Everyone one of us has been working from home - if possible - for some time now, and it looks like that isn’t about to change in the foreseeable future. An ‘interesting experiment,’ says professor of work and organizational psychology Evangelia Demerouti. Normally, she studies the factors that motivate people in their work, or that lead to sickness instead. Now, it has become possible to do research on how this works in a situation where everyone is collectively forced to work from home. “This is something altogether different from the weekly work day at home, which is a welcome change for people from days filled with meetings and colleagues that drop in unannounced. Instead, we now yearn for that brainstorm moment or fifteen-minute coffee break. You can’t simply bring you work home, allow yourself some time to make a plan. Which strategies do you need to stay healthy and to keep functioning, both at work and in your private life?”
Some of the solutions she has to offer may sound obvious, Demerouti acknowledges, but in situations of stress or crisis, people often tend to overlook the simplest tips. A short time-out, taking stock of your situation, accept and adapt, all this can have a refreshing effect, she says. “Now that we work alone, we need to adopt a proactive attitude. That means organizing more things, but also making clear agreements and asking for help where necessary. Who knows someone who has the expertise in a certain field in which you get stuck? Who can take over one of your tasks? Or very practical: can the girl living next door look after the children while you have that important weekly meeting?”
Naturally, things aren’t always that easy. An uncertain time, sickness and deaths, extra help for a family member. But try to reflect positively, especially now, Demerouti emphasizes. “We are no longer distracted by social contacts and the hectic pace of everyday life, which in itself is a good thing. Try to work on yourself in these times - you have the freedom now to arrange things differently - be creative in seeing opportunities. When you stay sharp and in good shape and adopt a structured daily routine, you’ll be less sensitive to uncertainties and better equipped to make yourself resilient. If we manage to bring that back to our work place when this is over, we will at least have gotten something of value out of this crisis.”

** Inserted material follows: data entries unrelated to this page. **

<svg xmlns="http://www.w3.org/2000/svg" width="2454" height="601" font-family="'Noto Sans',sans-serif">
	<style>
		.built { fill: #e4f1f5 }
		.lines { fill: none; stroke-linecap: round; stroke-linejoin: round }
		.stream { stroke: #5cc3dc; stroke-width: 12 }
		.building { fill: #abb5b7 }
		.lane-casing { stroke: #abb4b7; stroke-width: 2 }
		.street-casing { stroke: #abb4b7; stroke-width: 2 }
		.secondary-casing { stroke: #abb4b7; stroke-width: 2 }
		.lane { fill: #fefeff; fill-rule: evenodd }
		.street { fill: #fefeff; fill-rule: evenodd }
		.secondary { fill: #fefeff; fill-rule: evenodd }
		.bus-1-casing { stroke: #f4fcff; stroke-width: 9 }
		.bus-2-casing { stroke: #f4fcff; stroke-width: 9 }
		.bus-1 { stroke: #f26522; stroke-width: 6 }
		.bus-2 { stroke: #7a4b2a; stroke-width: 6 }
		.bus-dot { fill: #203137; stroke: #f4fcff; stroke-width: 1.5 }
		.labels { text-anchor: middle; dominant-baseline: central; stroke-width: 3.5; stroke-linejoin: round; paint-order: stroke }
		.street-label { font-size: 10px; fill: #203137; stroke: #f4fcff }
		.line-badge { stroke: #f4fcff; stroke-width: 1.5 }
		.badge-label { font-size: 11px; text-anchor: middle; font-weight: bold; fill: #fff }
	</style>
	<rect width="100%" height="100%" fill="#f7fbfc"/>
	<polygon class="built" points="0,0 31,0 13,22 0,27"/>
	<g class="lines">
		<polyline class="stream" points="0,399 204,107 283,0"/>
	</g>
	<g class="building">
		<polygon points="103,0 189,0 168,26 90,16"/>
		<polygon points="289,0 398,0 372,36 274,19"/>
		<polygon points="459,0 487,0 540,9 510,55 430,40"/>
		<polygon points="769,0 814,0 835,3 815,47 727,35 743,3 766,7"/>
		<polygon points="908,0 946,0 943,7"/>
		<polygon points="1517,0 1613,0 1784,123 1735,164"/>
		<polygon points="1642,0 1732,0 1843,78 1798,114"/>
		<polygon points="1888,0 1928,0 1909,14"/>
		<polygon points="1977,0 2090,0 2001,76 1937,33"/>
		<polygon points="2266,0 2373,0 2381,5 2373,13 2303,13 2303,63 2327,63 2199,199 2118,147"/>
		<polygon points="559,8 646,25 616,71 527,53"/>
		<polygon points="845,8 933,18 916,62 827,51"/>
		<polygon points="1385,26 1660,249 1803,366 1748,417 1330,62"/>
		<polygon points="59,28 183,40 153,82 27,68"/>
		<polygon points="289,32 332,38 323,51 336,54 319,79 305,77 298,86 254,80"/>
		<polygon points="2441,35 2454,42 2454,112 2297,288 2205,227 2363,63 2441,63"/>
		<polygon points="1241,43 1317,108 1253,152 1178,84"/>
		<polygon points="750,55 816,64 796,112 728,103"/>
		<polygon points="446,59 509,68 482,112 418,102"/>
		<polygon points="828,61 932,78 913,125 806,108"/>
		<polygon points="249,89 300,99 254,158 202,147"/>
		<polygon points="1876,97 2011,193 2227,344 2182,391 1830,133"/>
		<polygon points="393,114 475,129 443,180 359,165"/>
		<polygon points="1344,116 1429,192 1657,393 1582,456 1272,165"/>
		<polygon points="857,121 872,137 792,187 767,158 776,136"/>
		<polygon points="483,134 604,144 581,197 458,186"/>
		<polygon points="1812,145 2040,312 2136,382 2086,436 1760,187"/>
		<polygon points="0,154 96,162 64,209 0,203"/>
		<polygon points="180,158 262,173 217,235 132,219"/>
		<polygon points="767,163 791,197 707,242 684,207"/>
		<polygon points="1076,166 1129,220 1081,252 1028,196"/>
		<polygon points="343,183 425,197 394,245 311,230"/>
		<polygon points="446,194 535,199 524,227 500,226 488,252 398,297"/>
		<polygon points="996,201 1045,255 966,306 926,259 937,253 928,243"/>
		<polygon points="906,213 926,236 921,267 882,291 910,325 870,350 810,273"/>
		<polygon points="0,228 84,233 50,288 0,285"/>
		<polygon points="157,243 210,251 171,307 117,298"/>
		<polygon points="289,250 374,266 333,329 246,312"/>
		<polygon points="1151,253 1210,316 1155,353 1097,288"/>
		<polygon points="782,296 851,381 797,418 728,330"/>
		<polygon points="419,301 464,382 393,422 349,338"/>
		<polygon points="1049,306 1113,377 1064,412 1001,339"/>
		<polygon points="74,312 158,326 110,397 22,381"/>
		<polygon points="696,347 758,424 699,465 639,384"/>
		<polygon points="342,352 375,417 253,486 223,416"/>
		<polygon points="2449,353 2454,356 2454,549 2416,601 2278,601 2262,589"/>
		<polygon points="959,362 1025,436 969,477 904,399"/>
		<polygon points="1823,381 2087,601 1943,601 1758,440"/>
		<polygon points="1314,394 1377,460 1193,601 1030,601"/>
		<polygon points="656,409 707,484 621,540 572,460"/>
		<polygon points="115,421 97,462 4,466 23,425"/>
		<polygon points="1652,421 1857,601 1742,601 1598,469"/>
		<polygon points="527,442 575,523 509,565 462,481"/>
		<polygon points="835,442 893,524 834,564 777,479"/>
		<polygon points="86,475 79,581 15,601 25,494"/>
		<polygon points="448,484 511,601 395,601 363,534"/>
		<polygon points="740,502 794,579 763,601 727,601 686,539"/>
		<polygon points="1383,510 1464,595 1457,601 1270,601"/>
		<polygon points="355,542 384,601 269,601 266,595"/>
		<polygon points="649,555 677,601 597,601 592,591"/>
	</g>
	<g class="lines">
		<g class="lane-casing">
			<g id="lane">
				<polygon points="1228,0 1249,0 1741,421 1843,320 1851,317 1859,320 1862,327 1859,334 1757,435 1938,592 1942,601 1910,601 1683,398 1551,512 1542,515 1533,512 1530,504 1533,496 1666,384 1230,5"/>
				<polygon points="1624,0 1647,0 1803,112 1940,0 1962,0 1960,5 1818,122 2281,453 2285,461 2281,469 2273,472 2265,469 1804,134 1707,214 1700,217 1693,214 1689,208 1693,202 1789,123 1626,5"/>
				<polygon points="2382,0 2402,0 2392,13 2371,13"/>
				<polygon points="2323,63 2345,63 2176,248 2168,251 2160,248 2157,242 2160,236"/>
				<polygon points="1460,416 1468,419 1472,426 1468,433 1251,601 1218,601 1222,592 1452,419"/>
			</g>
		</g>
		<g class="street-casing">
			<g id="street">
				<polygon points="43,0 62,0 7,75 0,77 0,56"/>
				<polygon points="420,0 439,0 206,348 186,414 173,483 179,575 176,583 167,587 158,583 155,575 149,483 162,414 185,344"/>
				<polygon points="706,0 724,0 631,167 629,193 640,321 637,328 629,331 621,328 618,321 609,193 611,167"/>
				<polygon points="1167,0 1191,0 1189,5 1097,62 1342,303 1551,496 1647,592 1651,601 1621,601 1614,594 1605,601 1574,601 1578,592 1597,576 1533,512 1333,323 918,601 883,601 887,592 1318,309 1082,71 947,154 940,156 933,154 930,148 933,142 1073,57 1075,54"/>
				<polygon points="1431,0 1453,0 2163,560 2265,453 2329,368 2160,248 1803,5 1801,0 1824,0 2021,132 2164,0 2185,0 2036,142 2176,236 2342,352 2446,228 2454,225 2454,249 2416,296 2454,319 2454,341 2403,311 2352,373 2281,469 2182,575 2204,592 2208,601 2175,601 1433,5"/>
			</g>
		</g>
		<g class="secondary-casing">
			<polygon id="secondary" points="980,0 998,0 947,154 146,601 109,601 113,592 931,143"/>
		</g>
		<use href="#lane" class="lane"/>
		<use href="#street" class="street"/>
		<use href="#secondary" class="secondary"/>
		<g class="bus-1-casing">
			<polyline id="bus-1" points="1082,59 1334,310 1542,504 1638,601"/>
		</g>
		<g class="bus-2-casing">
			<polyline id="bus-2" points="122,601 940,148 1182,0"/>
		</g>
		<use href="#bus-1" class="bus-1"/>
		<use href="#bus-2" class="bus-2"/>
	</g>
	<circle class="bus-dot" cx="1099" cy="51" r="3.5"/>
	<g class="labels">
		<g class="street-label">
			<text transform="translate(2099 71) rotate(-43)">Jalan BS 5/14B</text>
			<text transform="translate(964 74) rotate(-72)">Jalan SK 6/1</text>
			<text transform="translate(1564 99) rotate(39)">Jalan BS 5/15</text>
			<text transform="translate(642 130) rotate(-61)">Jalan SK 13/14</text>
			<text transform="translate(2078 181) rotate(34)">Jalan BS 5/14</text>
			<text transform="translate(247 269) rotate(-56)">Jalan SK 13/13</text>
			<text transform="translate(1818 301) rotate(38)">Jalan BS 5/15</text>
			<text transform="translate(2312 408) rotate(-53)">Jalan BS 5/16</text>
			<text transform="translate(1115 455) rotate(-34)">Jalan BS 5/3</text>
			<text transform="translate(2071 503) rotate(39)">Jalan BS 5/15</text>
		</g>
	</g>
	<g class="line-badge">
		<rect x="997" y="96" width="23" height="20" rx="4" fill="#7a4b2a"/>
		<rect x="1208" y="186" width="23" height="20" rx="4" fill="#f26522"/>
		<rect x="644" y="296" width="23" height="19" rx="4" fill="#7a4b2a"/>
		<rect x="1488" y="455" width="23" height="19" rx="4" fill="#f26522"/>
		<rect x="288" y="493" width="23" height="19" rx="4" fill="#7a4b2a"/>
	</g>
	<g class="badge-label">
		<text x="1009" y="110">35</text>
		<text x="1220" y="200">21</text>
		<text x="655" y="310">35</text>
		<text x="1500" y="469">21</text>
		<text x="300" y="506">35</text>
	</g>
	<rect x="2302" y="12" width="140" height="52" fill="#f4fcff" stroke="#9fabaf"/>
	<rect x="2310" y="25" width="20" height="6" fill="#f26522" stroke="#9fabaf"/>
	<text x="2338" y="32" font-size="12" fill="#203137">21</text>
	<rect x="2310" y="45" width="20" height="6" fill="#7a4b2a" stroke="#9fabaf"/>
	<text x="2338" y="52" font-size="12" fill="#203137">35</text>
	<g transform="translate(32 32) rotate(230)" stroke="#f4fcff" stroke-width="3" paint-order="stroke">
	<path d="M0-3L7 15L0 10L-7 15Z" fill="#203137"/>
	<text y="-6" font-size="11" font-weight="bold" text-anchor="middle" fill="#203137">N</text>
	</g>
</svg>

Listen to your body. Are you a morning person? Plan those tasks that are more challenging and require you to think in the first part of the day. A negative mood? Do something you can check off your list and go on to do something positive. Are you tired today? Try to make your schedule less tight, perform a few simple tasks and take an extra break to get some fresh air. Stay active by practicing sports or by exercising, both indoors and outdoors. In short, keep an eye on your body battery.
Organize your work practically and adjust your expectations and tasks
Your daily tasks are different from the usual practice, and you can’t do everything from home. Lab experiments in the attic? Mission impossible. Make clear arrangements with your manager about your new role and tasks, and make sure that your workload stays manageable. Do you have less time because you have to take care of children or provide informal care? Adjust your expectations and drop a few tasks when possible.
Ask for help
Make an inventory of your tasks. Do you have everything you need for that? Plan meetings so that you can continue to spar with colleagues and use each other’s networks to solve problems. Be proactive: you are the one who has to indicate what you need in order to continue to function effectively.
Keep yourself motivated
Continuously switching from one video meeting to another doesn’t lead to satisfaction at the end of the day. Try to vary your tasks, don’t forget to do things you enjoy and make sure that you perform tasks you can finish.
Separate your personal and professional life as much as possible
Normally, you close the door behind you in the morning and go to work. It remains important that you separate these two domains, also now that you spend all day at home. Make sure you have a fixed workplace and working hours, but also be creative with how you organize your work days, so that it suits your situation at home. A meeting with a baby on your lap? Fine, if you can perform challenging tasks that require you to think during your baby’s afternoon naps. Try to stick to a fixed structure as much as possible instead of constantly adjusting to tasks and demands that come your way.
Avoid being constantly ‘on’
It’s tempting to continue to work into the night. Your schedule is clear, or you feel guilty for not having worked efficiently enough. Hanging up your washing in between tasks, lunch with the children – during which you’re constantly checking your mail. Don’t do it, it ultimately leads to exhaustion. Make sure you have some time to relax at the end of the day so that you don’t need to think of work. Find a new hobby or finish that chore you hadn’t gotten around to; you have the time for it now. And continue to seek out social contacts, via a screen or a walk around the park where you see other people as well.
Continue to reflect positively
This period too shall pass. And in the meantime, it saves travel time.
For the manager
Stay in touch with your employee
Stay informed about your employees, for instance by using an app group. Wish each other a good work week on Monday, and inform how everyone is doing; show that you care.
Adjust tasks, expectations and demands
It costs employees more effort now to keep a balance between their personal and professional life. That is why you should adjust expectations and make clear agreements. Try to remove uncertainties that lead to extra stress.
Offer to help
Dropping in on a colleague when you get stuck isn’t an option any more these days. Set up meetings at fixed times and keep an eye on your employees so that you’ll notice it when someone runs into problems. Be approachable for help and use your own network for that. Sometimes all it takes is a listening ear.